╭──

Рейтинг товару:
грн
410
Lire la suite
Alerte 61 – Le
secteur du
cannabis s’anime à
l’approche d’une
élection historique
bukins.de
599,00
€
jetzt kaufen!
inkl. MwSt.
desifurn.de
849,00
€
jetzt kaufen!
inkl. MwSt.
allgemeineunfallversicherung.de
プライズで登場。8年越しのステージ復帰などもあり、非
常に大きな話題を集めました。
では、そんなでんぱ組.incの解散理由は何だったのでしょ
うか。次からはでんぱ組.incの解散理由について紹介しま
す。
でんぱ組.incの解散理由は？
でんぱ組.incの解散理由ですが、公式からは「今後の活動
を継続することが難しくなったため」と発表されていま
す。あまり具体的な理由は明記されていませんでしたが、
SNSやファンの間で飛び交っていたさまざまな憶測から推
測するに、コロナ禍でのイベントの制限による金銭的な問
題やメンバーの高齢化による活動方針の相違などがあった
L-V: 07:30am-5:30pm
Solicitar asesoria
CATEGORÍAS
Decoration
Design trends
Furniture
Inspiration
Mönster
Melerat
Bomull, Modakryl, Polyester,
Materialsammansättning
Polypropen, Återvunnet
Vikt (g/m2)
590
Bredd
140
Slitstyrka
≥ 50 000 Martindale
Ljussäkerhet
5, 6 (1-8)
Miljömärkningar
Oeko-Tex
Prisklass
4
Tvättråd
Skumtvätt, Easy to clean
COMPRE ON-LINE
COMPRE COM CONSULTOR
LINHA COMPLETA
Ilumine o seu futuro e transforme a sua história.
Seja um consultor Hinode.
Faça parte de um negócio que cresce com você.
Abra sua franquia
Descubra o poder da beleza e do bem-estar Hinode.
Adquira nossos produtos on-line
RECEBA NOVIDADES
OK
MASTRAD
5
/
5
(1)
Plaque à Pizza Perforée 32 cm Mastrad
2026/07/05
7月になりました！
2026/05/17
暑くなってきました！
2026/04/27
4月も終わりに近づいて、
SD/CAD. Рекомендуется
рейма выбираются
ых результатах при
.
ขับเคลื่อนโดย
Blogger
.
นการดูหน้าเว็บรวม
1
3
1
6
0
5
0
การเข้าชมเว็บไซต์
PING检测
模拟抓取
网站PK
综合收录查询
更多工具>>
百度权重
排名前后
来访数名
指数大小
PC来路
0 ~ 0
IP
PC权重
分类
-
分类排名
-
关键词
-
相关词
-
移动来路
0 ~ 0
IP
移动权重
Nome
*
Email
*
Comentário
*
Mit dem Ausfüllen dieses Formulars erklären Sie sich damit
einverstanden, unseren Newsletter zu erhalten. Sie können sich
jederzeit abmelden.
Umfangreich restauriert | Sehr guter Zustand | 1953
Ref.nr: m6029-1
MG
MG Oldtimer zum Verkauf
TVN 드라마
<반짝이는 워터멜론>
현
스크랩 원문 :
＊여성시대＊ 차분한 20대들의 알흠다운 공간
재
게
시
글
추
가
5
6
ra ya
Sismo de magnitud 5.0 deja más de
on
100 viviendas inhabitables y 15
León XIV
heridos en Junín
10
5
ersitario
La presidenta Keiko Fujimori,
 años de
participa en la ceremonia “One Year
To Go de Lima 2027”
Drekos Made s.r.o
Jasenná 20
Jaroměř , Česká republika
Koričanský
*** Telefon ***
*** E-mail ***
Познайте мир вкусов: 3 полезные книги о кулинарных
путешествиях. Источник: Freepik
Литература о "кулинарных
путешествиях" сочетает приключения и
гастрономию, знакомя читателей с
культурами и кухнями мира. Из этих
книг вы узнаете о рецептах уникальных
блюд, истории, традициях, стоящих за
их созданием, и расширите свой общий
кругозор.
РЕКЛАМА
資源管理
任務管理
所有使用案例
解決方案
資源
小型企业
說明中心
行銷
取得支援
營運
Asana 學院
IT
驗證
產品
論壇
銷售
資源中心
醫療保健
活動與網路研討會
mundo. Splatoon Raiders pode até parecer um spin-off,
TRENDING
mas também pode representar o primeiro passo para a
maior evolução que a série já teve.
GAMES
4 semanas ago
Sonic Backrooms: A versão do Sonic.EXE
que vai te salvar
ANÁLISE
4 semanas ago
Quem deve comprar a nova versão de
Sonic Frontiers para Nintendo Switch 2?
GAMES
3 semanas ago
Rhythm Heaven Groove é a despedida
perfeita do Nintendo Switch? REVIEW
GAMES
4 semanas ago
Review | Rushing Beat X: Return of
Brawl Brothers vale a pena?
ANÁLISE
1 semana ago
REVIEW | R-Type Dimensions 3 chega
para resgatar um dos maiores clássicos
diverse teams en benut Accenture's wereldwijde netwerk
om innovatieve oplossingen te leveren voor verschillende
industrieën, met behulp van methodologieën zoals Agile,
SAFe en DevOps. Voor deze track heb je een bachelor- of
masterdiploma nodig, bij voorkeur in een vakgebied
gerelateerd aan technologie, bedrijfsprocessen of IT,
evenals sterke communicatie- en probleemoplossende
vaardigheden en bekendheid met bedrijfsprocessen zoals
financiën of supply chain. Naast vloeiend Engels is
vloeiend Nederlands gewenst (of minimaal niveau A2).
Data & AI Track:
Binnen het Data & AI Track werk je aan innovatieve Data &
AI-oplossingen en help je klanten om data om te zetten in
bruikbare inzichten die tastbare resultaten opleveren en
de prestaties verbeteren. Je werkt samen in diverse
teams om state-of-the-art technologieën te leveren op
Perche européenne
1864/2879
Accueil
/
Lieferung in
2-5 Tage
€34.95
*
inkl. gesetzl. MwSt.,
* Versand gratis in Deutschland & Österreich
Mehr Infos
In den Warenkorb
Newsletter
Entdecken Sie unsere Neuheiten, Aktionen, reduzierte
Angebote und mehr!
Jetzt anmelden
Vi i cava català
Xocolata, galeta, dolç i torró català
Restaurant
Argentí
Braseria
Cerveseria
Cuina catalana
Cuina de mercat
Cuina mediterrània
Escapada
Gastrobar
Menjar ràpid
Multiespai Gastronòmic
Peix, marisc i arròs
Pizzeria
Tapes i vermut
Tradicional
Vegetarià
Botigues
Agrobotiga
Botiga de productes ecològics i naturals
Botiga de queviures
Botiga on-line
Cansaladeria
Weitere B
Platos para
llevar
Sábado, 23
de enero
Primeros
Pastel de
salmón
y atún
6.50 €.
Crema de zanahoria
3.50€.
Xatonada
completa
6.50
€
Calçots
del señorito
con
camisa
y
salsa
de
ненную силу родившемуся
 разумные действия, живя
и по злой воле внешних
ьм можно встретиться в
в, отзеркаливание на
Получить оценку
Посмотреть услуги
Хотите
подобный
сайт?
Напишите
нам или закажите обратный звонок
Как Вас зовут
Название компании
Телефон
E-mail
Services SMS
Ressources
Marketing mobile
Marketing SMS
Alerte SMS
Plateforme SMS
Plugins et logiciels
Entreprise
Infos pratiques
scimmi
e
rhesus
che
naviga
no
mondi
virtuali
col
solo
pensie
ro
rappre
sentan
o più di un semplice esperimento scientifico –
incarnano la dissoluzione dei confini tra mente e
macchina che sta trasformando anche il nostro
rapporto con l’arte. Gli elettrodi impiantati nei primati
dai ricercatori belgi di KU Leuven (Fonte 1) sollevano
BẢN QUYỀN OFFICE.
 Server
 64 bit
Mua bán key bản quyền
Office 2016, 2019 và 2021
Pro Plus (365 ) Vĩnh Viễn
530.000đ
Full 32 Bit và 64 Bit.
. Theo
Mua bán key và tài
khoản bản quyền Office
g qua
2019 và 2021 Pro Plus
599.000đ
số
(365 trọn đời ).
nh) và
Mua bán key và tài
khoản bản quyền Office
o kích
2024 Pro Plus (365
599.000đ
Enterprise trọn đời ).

╰──

EXERCISE OBJECTIVE: Line by line, please reproduce the records exactly.

TASK RESPONSE:
Рейтинг товару:
грн
410
Lire la suite
Alerte 61 – Le
secteur du
cannabis s’anime à
l’approche d’une
élection historique
bukins.de
599,00
€
jetzt kaufen!
inkl. MwSt.
desifurn.de
849,00
€
jetzt kaufen!
inkl. MwSt.
allgemeineunfallversicherung.de
プライズで登場。8年越しのステージ復帰などもあり、非
常に大きな話題を集めました。
では、そんなでんぱ組.incの解散理由は何だったのでしょ
うか。次からはでんぱ組.incの解散理由について紹介しま
す。
でんぱ組.incの解散理由は？
でんぱ組.incの解散理由ですが、公式からは「今後の活動
を継続することが難しくなったため」と発表されていま
す。あまり具体的な理由は明記されていませんでしたが、
SNSやファンの間で飛び交っていたさまざまな憶測から推
測するに、コロナ禍でのイベントの制限による金銭的な問
題やメンバーの高齢化による活動方針の相違などがあった
L-V: 07:30am-5:30pm
Solicitar asesoria
CATEGORÍAS
Decoration
Design trends
Furniture
Inspiration
Mönster
Melerat
Bomull, Modakryl, Polyester,
Materialsammansättning
Polypropen, Återvunnet
Vikt (g/m2)
590
Bredd
140
Slitstyrka
≥ 50 000 Martindale
Ljussäkerhet
5, 6 (1-8)
Miljömärkningar
Oeko-Tex
Prisklass
4
Tvättråd
Skumtvätt, Easy to clean
COMPRE ON-LINE
COMPRE COM CONSULTOR
LINHA COMPLETA
Ilumine o seu futuro e transforme a sua história.
Seja um consultor Hinode.
Faça parte de um negócio que cresce com você.
Abra sua franquia
Descubra o poder da beleza e do bem-estar Hinode.
Adquira nossos produtos on-line
RECEBA NOVIDADES
OK
MASTRAD
5
/
5
(1)
Plaque à Pizza Perforée 32 cm Mastrad
2026/07/05
7月になりました！
2026/05/17
暑くなってきました！
2026/04/27
4月も終わりに近づいて、
SD/CAD. Рекомендуется
рейма выбираются
ых результатах при
.
ขับเคลื่อนโดย
Blogger
.
นการดูหน้าเว็บรวม
1
3
1
6
0
5
0
การเข้าชมเว็บไซต์
PING检测
模拟抓取
网站PK
综合收录查询
更多工具>>
百度权重
排名前后
来访数名
指数大小
PC来路
0 ~ 0
IP
PC权重
分类
-
分类排名
-
关键词
-
相关词
-
移动来路
0 ~ 0
IP
移动权重
Nome
*
Email
*
Comentário
*
Mit dem Ausfüllen dieses Formulars erklären Sie sich damit
einverstanden, unseren Newsletter zu erhalten. Sie können sich
jederzeit abmelden.
Umfangreich restauriert | Sehr guter Zustand | 1953
Ref.nr: m6029-1
MG
MG Oldtimer zum Verkauf
TVN 드라마
<반짝이는 워터멜론>
현
스크랩 원문 :
＊여성시대＊ 차분한 20대들의 알흠다운 공간
재
게
시
글
추
가
5
6
ra ya
Sismo de magnitud 5.0 deja más de
on
100 viviendas inhabitables y 15
León XIV
heridos en Junín
10
5
ersitario
La presidenta Keiko Fujimori,
 años de
participa en la ceremonia “One Year
To Go de Lima 2027”
Drekos Made s.r.o
Jasenná 20
Jaroměř , Česká republika
Koričanský
*** Telefon ***
*** E-mail ***
Познайте мир вкусов: 3 полезные книги о кулинарных
путешествиях. Источник: Freepik
Литература о "кулинарных
путешествиях" сочетает приключения и
гастрономию, знакомя читателей с
культурами и кухнями мира. Из этих
книг вы узнаете о рецептах уникальных
блюд, истории, традициях, стоящих за
их созданием, и расширите свой общий
кругозор.
РЕКЛАМА
資源管理
任務管理
所有使用案例
解決方案
資源
小型企业
說明中心
行銷
取得支援
營運
Asana 學院
IT
驗證
產品
論壇
銷售
資源中心
醫療保健
活動與網路研討會
mundo. Splatoon Raiders pode até parecer um spin-off,
TRENDING
mas também pode representar o primeiro passo para a
maior evolução que a série já teve.
GAMES
4 semanas ago
Sonic Backrooms: A versão do Sonic.EXE
que vai te salvar
ANÁLISE
4 semanas ago
Quem deve comprar a nova versão de
Sonic Frontiers para Nintendo Switch 2?
GAMES
3 semanas ago
Rhythm Heaven Groove é a despedida
perfeita do Nintendo Switch? REVIEW
GAMES
4 semanas ago
Review | Rushing Beat X: Return of
Brawl Brothers vale a pena?
ANÁLISE
1 semana ago
REVIEW | R-Type Dimensions 3 chega
para resgatar um dos maiores clássicos
diverse teams en benut Accenture's wereldwijde netwerk
om innovatieve oplossingen te leveren voor verschillende
industrieën, met behulp van methodologieën zoals Agile,
SAFe en DevOps. Voor deze track heb je een bachelor- of
masterdiploma nodig, bij voorkeur in een vakgebied
gerelateerd aan technologie, bedrijfsprocessen of IT,
evenals sterke communicatie- en probleemoplossende
vaardigheden en bekendheid met bedrijfsprocessen zoals
financiën of supply chain. Naast vloeiend Engels is
vloeiend Nederlands gewenst (of minimaal niveau A2).
Data & AI Track:
Binnen het Data & AI Track werk je aan innovatieve Data &
AI-oplossingen en help je klanten om data om te zetten in
bruikbare inzichten die tastbare resultaten opleveren en
de prestaties verbeteren. Je werkt samen in diverse
teams om state-of-the-art technologieën te leveren op
Perche européenne
1864/2879
Accueil
/
Lieferung in
2-5 Tage
€34.95
*
inkl. gesetzl. MwSt.,
* Versand gratis in Deutschland & Österreich
Mehr Infos
In den Warenkorb
Newsletter
Entdecken Sie unsere Neuheiten, Aktionen, reduzierte
Angebote und mehr!
Jetzt anmelden
Vi i cava català
Xocolata, galeta, dolç i torró català
Restaurant
Argentí
Braseria
Cerveseria
Cuina catalana
Cuina de mercat
Cuina mediterrània
Escapada
Gastrobar
Menjar ràpid
Multiespai Gastronòmic
Peix, marisc i arròs
Pizzeria
Tapes i vermut
Tradicional
Vegetarià
Botigues
Agrobotiga
Botiga de productes ecològics i naturals
Botiga de queviures
Botiga on-line
Cansaladeria
Weitere B
Platos para
llevar
Sábado, 23
de enero
Primeros
Pastel de
salmón
y atún
6.50 €.
Crema de zanahoria
3.50€.
Xatonada
completa
6.50
€
Calçots
del señorito
con
camisa
y
salsa
de
ненную силу родившемуся
 разумные действия, живя
и по злой воле внешних
ьм можно встретиться в
в, отзеркаливание на
Получить оценку
Посмотреть услуги
Хотите
подобный
сайт?
Напишите
нам или закажите обратный звонок
Как Вас зовут
Название компании
Телефон
E-mail
Services SMS
Ressources
Marketing mobile
Marketing SMS
Alerte SMS
Plateforme SMS
Plugins et logiciels
Entreprise
Infos pratiques
scimmi
e
rhesus
che
naviga
no
mondi
virtuali
col
solo
pensie
ro
rappre
sentan
o più di un semplice esperimento scientifico –
incarnano la dissoluzione dei confini tra mente e
macchina che sta trasformando anche il nostro
rapporto con l’arte. Gli elettrodi impiantati nei primati
dai ricercatori belgi di KU Leuven (Fonte 1) sollevano
BẢN QUYỀN OFFICE.
 Server
 64 bit
Mua bán key bản quyền
Office 2016, 2019 và 2021
Pro Plus (365 ) Vĩnh Viễn
530.000đ
Full 32 Bit và 64 Bit.
. Theo
Mua bán key và tài
khoản bản quyền Office
g qua
2019 và 2021 Pro Plus
599.000đ
số
(365 trọn đời ).
nh) và
Mua bán key và tài
khoản bản quyền Office
o kích
2024 Pro Plus (365
599.000đ
Enterprise trọn đời ).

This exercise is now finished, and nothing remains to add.